Document section:
━━━━━━━━━━

# Lowrance GPS



## still casting (Jul 9, 2006)

I have a brand new Lowrance Elite fishfinder/GPS and I was wondering is this unit going bad. When trolling my gps speed never seems to stay at one speed even though I don't increase the throttle. it will change constanly from the ranges 1.96 to 2.07 to 2.10. Is this normal. I troll with my bow mount down for better boat control and steering with co-pilot remote. Thanks


----------



## robertj298 (Feb 23, 2009)

Thats a very small difference in speed which I would think could be caused by a number of factors wind speed, current,boat angle and such


----------



## lordofthepunks (Feb 24, 2009)

i agree with robertj, that difference is so minimal that you would not notice. could be motor surging, wind, waves, grass in prop, debris hitting boat. sounds normal to me.


----------



## Salmonid (Apr 14, 2004)

━━━━━━━━━━

Data records:
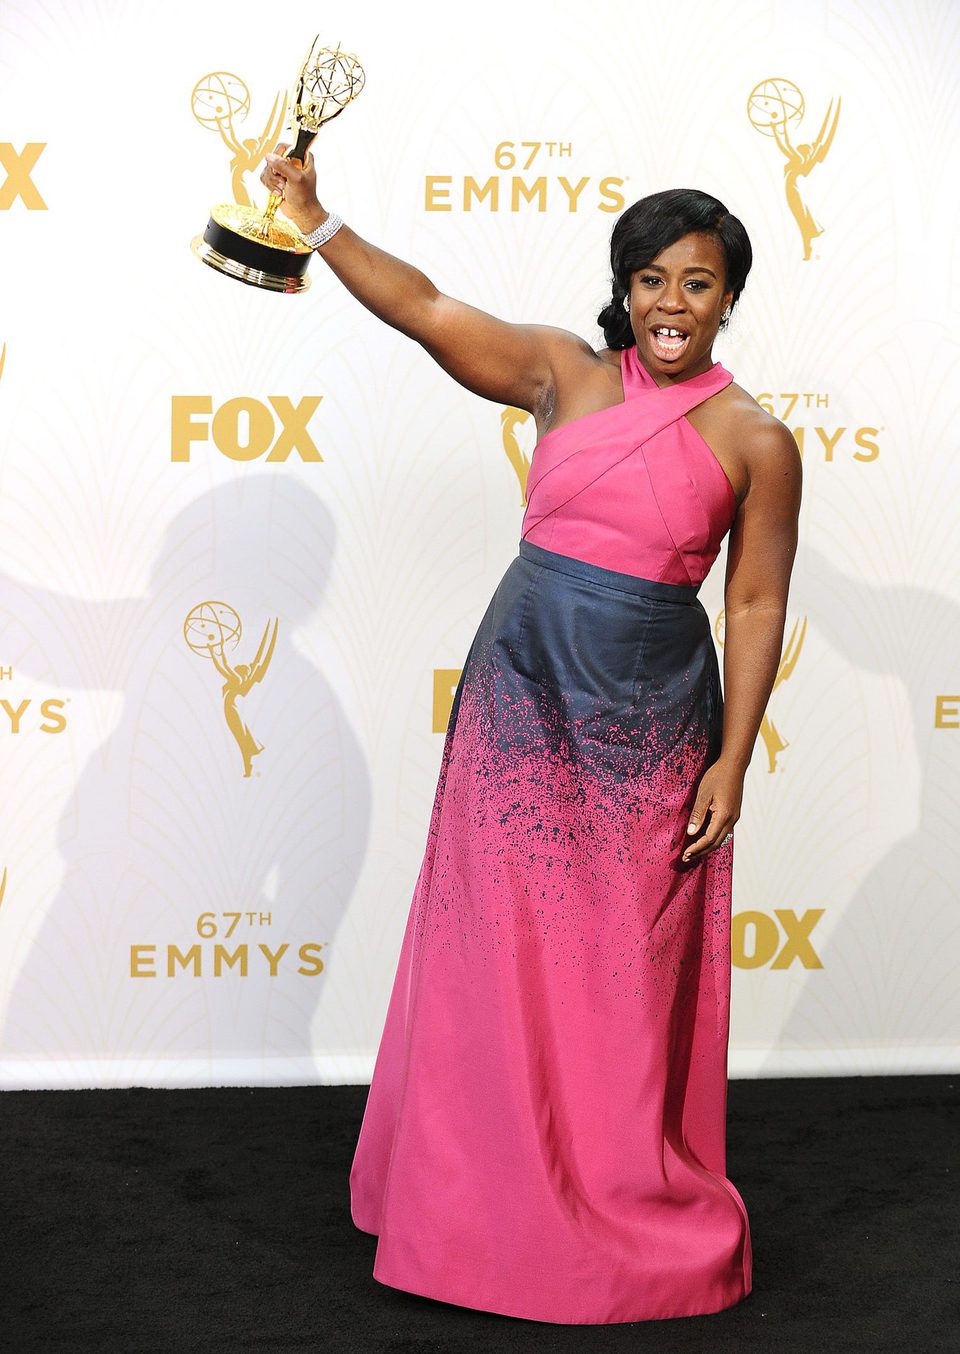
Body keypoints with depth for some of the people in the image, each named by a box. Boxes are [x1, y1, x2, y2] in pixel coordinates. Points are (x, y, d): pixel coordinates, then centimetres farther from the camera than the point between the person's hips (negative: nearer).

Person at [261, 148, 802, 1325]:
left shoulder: (754, 442, -2)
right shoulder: (566, 375, 3)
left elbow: (756, 607, -2)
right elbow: (427, 312, -5)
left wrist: (733, 761, -6)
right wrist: (316, 221, -15)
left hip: (645, 723, -2)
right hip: (520, 693, 2)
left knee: (626, 968, 6)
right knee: (499, 949, 7)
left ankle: (628, 1205, 24)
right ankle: (488, 1196, 23)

━━━━━━━━━━

Work to complete:
1) In the Lowrance GPS thread, why does lordofthepunks consider the changing trolling speed normal? Answer in one to three sentences.
2) Write out everything in the Lowrance GPS thread from "## robertj298 (Feb" down to "normal to me.", word for word.

Results for each task:
1) lordofthepunks considers the difference so small that it would not be noticed. It could be caused by motor surging, wind, waves, grass in the prop, or debris hitting the boat.

2)
## robertj298 (Feb 23, 2009)

Thats a very small difference in speed which I would think could be caused by a number of factors wind speed, current,boat angle and such


----------



## lordofthepunks (Feb 24, 2009)

i agree with robertj, that difference is so minimal that you would not notice. could be motor surging, wind, waves, grass in prop, debris hitting boat. sounds normal to me.